[PODANE WPISY]:
........

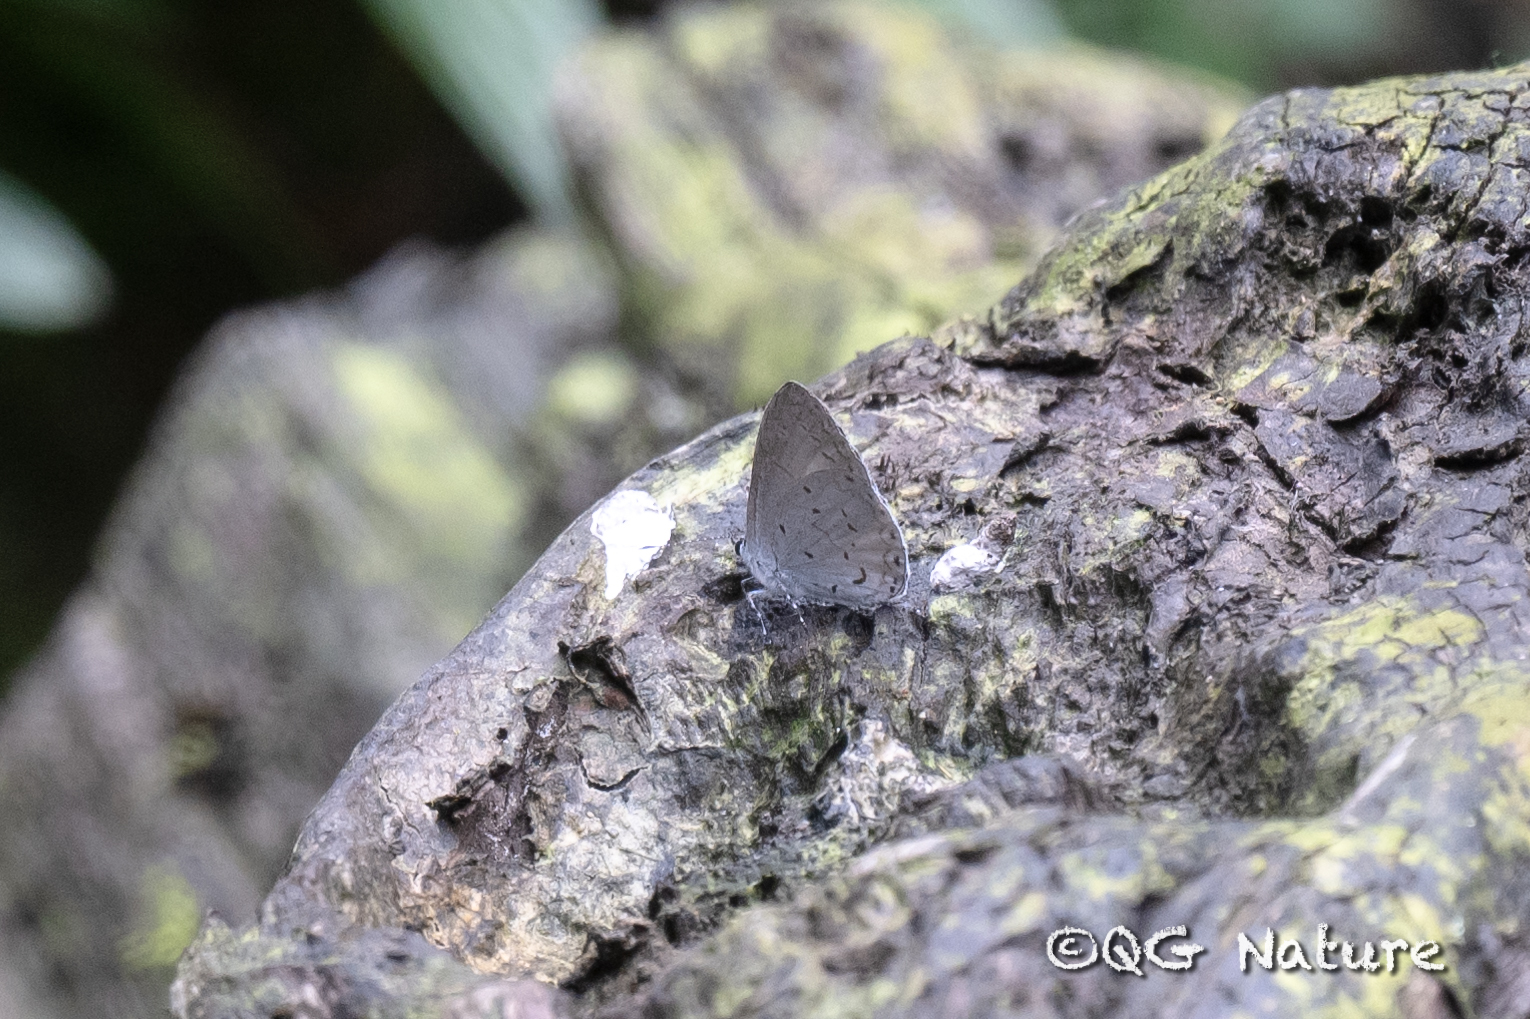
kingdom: Animalia
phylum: Arthropoda
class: Insecta
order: Lepidoptera
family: Lycaenidae
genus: Udara
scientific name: Udara dilectus
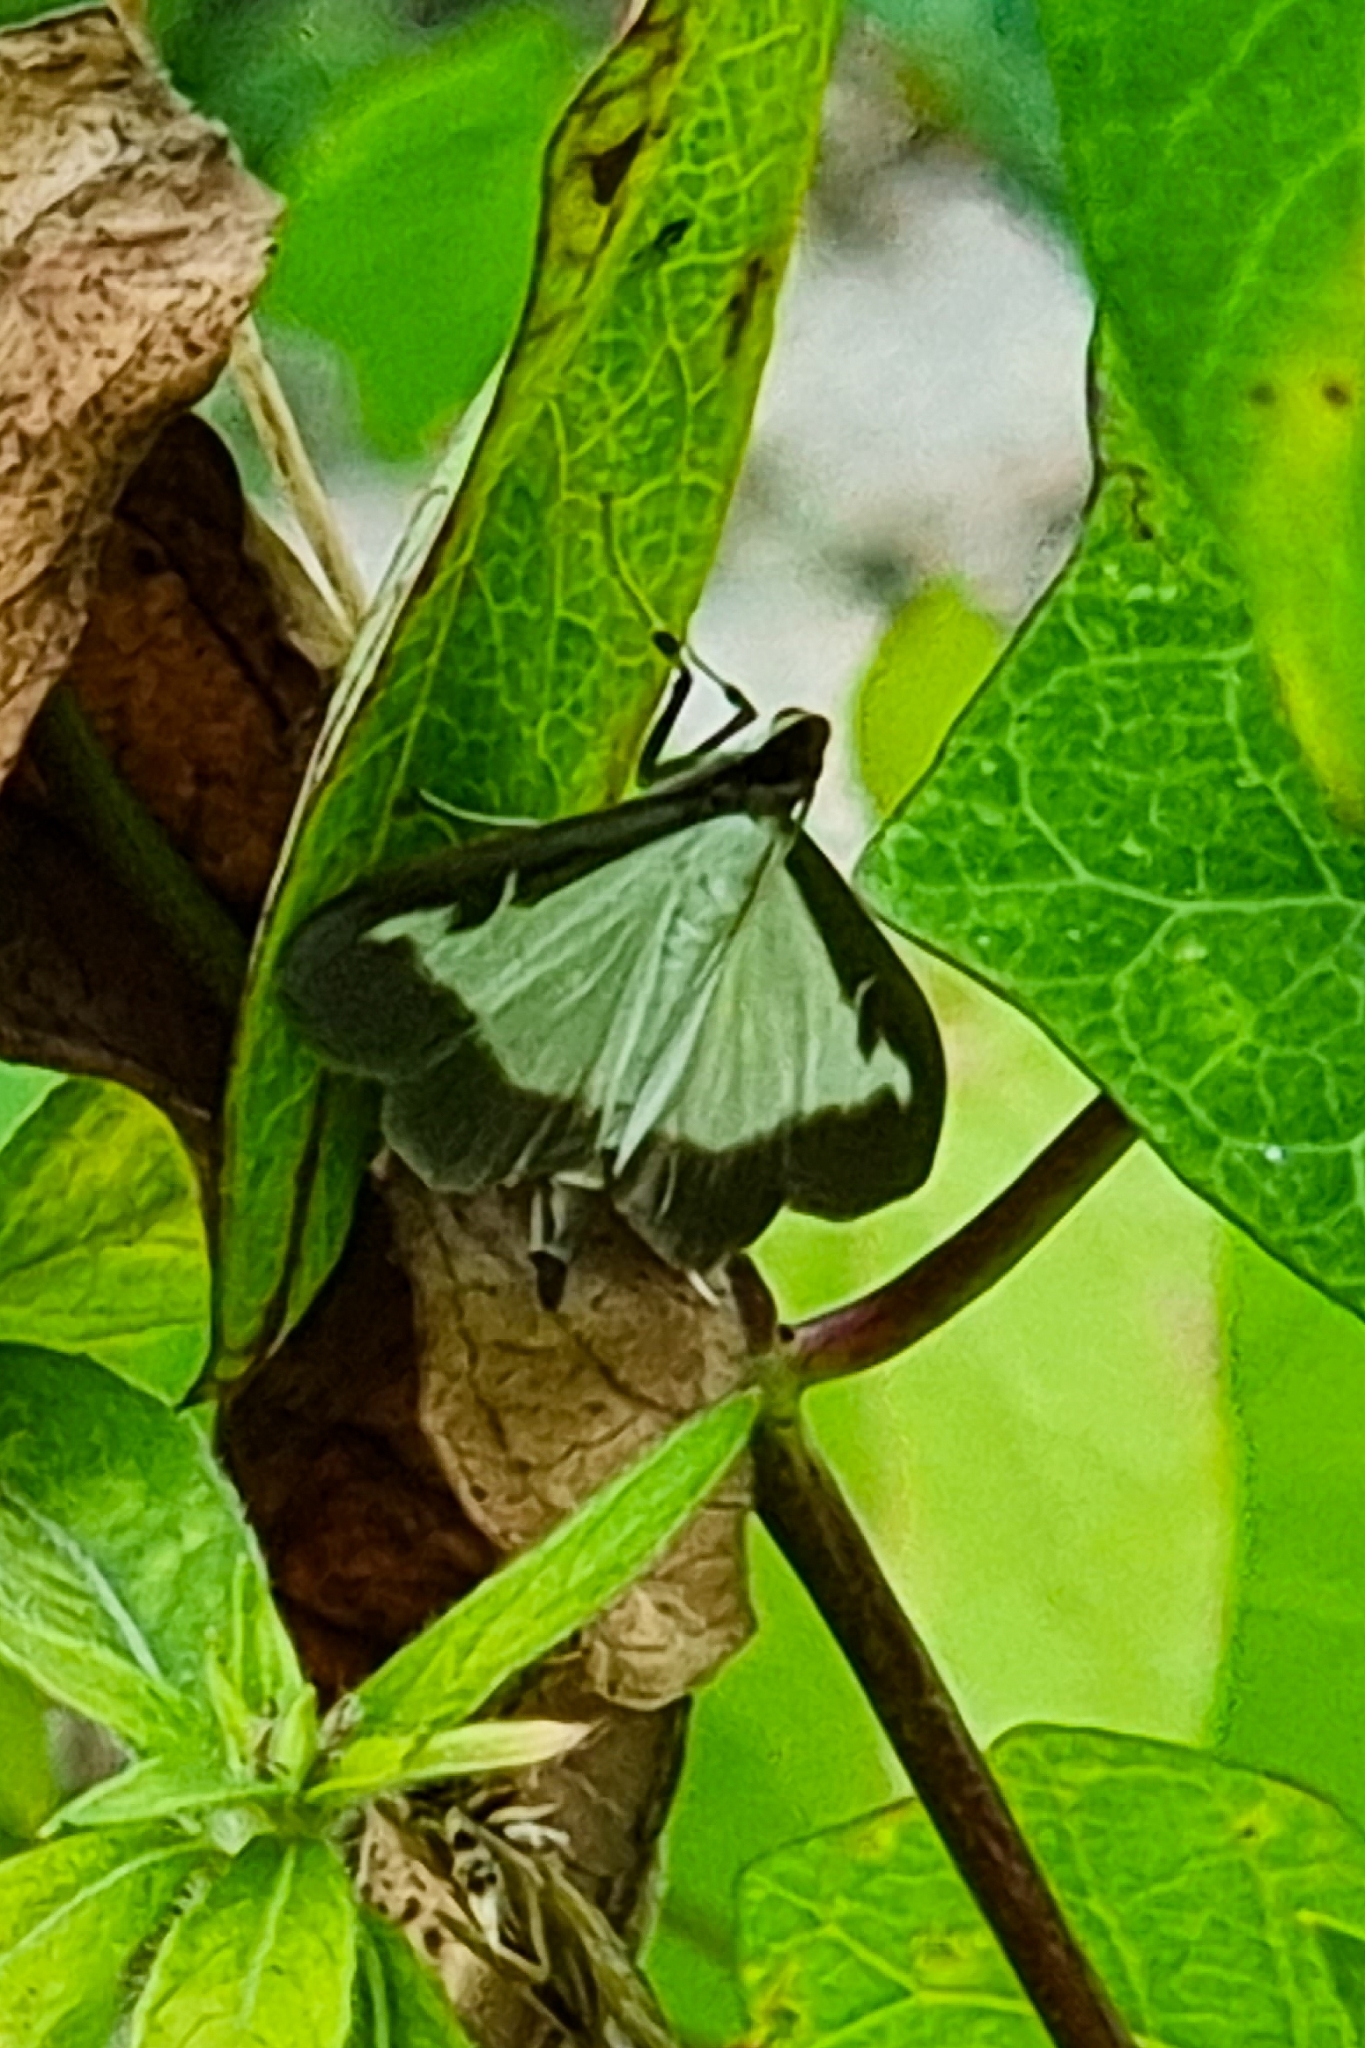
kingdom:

........

[WYMAGANIA ZADANIA]:
Przepisz słowo w słowo wszystkie linijki materiału powyżej, ale pomiń zdjęcia.

[ROZWIĄZANIE PONIŻEJ]:
kingdom: Animalia
phylum: Arthropoda
class: Insecta
order: Lepidoptera
family: Lycaenidae
genus: Udara
scientific name: Udara dilectus
kingdom:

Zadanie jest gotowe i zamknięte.